Document text:
Advent of Code #9 (in Gleam)

I'm finally getting around to posting my solutions to Advent of Code from last year. The first week, I posted my solutions each day, but I got caught up with other things. So I probably don't really remember my thought process around my solution anymore, but I'll try to add some useful commentary.

Day 9 was pretty fun. I think I actually stopped posting on this day because I felt like my code needed some cleanup first. Whether or not I actually did that cleanup, I don't remember. Looking at it again with fresh eyes, though, it is a little confusing. There is a lot of list manipulation with plenty of list reversals thrown in. The main reason for this approach is to make use of pattern matching to take the first few items off a list. But sometimes I want the first part of the end of the list or the last part of the beginning. So there's a lot of snipping and snapping going on.

I think I liked my approach overall, but the list manipulation is certainly hard to follow. Here it is in all of its glory:

import gleam/int
import gleam/io
import gleam/list
import gleam/string
import gleam/order.{Gt, Eq, Lt}
import simplifile as file

const example = "
2333133121414131402
"

pub fn main() {
  let assert Ok(input) = file.read("input")
  let assert 1928 = part1(example)
  let assert 2858 = part2(example)
  part1(input) |> int.to_string |> io.println
  part2(input) |> int.to_string |> io.println
}

type Block {
  Free(size: Int)
  File(size: Int, id: Int)
}
type Disk = List(Block)

fn parse_input(input: String) -> #(Disk, Int) {
  let #(disk, _, total_free) = 
    input
    |> string.trim
    |> string.to_graphemes
    |> list.index_fold(#([], 0, 0), fn(acc, char, i) {
      let #(blocks, id, total_free) = acc
      let assert Ok(size) = int.parse(char)
      case i % 2 {
        0 -> #([File(size, id), ..blocks], id + 1, total_free)
        _ if size > 0 -> #([Free(size), ..blocks], id, total_free + size)
        _ -> acc
      }
    })
  #(disk, total_free)
}

fn move_file(file: Block, front: Disk) -> Disk {
  let assert File(size, id) = file
  let assert #(files, [Free(available), ..rest]) = list.split_while(front, is_file)

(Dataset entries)
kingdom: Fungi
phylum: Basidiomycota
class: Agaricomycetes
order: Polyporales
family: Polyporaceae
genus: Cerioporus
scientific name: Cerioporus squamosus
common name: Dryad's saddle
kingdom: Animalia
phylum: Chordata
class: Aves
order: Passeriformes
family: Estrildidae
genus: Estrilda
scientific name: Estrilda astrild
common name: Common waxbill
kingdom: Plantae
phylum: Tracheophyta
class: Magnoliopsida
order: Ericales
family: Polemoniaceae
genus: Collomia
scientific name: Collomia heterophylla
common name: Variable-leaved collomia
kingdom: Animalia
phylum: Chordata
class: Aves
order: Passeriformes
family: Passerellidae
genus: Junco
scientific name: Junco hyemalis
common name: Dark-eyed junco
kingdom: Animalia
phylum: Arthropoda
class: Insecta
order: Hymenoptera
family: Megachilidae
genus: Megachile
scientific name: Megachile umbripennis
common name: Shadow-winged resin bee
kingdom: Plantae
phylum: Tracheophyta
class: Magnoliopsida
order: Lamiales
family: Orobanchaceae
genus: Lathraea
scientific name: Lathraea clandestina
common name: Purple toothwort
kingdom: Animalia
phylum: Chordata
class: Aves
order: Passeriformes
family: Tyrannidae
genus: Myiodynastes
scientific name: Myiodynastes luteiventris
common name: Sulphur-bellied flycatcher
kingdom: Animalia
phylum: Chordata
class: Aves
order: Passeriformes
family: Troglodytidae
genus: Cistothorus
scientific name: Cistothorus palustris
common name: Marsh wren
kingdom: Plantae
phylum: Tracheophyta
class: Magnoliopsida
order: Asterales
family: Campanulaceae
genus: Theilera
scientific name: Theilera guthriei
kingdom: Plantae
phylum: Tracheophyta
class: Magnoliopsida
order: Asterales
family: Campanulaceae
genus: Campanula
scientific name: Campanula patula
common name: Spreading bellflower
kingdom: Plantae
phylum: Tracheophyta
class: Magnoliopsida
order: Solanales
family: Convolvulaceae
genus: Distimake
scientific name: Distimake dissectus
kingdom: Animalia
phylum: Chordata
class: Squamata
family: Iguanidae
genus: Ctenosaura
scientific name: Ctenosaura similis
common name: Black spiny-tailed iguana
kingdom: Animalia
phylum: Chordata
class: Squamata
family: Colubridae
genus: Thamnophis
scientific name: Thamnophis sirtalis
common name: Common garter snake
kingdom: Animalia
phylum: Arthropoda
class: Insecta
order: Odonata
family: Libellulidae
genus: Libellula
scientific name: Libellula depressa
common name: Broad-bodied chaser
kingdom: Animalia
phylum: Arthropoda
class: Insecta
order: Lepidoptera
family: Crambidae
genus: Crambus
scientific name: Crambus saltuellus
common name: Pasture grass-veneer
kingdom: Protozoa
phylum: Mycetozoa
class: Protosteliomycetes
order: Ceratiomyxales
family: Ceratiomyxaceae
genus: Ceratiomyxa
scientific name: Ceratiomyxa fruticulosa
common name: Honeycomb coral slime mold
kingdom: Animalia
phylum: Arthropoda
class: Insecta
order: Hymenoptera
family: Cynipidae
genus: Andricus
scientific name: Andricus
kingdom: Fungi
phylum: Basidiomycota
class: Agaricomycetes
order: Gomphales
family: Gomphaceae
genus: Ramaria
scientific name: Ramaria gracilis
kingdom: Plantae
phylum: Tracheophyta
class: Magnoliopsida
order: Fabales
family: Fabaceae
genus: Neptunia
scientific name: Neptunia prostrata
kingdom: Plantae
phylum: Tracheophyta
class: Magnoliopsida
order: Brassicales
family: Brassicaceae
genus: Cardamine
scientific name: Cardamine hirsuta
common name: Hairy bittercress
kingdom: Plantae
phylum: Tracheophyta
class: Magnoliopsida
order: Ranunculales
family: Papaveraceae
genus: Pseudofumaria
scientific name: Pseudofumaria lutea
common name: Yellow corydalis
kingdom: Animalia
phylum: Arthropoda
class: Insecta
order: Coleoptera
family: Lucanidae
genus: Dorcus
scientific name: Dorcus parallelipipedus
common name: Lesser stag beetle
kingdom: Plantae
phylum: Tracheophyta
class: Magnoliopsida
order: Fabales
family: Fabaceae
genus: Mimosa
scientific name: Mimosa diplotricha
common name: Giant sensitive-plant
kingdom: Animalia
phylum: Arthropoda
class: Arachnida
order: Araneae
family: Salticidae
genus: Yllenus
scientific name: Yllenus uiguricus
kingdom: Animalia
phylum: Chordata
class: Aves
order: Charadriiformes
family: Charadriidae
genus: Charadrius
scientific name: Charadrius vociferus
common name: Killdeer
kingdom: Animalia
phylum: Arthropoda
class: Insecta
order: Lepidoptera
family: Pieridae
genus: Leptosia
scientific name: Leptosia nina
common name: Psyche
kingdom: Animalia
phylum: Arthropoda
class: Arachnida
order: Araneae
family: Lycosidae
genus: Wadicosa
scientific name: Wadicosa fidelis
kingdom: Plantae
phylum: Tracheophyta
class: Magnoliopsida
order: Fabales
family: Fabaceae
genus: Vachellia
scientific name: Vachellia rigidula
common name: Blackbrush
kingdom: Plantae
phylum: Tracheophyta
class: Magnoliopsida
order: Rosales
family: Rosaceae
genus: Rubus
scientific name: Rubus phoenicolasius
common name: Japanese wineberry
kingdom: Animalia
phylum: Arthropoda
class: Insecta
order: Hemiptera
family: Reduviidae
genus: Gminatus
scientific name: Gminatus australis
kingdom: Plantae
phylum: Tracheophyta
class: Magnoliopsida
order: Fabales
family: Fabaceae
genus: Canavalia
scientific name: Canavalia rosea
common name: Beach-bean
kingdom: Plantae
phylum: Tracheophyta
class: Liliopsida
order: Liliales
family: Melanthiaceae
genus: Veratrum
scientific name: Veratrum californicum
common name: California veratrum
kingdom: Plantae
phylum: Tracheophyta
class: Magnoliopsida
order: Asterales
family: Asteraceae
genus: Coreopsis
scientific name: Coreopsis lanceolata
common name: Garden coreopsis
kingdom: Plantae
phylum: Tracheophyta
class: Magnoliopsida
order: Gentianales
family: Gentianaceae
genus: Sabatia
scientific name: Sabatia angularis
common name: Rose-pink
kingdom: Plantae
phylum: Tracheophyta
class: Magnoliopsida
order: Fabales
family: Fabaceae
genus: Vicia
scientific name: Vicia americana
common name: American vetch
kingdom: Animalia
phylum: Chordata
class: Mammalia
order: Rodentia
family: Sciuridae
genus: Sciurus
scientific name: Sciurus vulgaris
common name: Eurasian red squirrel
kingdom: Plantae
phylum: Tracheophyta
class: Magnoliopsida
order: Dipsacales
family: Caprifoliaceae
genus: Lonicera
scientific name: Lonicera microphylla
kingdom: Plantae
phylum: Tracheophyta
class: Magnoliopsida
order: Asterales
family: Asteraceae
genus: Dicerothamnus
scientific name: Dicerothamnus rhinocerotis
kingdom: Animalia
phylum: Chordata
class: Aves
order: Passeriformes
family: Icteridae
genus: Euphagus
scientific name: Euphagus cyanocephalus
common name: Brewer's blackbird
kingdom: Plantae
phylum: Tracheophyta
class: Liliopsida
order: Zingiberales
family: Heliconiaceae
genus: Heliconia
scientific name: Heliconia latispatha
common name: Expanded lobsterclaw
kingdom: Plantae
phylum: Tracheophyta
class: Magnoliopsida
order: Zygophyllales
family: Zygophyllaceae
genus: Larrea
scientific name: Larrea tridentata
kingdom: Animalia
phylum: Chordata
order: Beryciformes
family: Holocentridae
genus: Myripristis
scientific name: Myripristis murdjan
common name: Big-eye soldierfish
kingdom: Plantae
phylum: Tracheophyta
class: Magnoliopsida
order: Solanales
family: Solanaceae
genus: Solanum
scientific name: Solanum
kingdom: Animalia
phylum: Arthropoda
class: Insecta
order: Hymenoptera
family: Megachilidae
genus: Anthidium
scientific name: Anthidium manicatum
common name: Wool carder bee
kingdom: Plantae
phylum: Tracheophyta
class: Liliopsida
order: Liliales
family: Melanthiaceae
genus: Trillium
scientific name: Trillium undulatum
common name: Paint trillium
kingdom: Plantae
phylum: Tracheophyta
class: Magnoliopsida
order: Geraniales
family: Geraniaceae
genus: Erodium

Explore the material:
A - Reproduce the stretch of the Advent of Code post from "File(size: Int, id: Int)" through "id + 1, total_free)".
B - According to the Advent of Code post, what is the main reason for the heavy list manipulation in the solution?

Numbered responses:
A -
File(size: Int, id: Int)
}
type Disk = List(Block)

fn parse_input(input: String) -> #(Disk, Int) {
  let #(disk, _, total_free) = 
    input
    |> string.trim
    |> string.to_graphemes
    |> list.index_fold(#([], 0, 0), fn(acc, char, i) {
      let #(blocks, id, total_free) = acc
      let assert Ok(size) = int.parse(char)
      case i % 2 {
        0 -> #([File(size, id), ..blocks], id + 1, total_free)

B - It makes use of pattern matching to take the first few items off a list.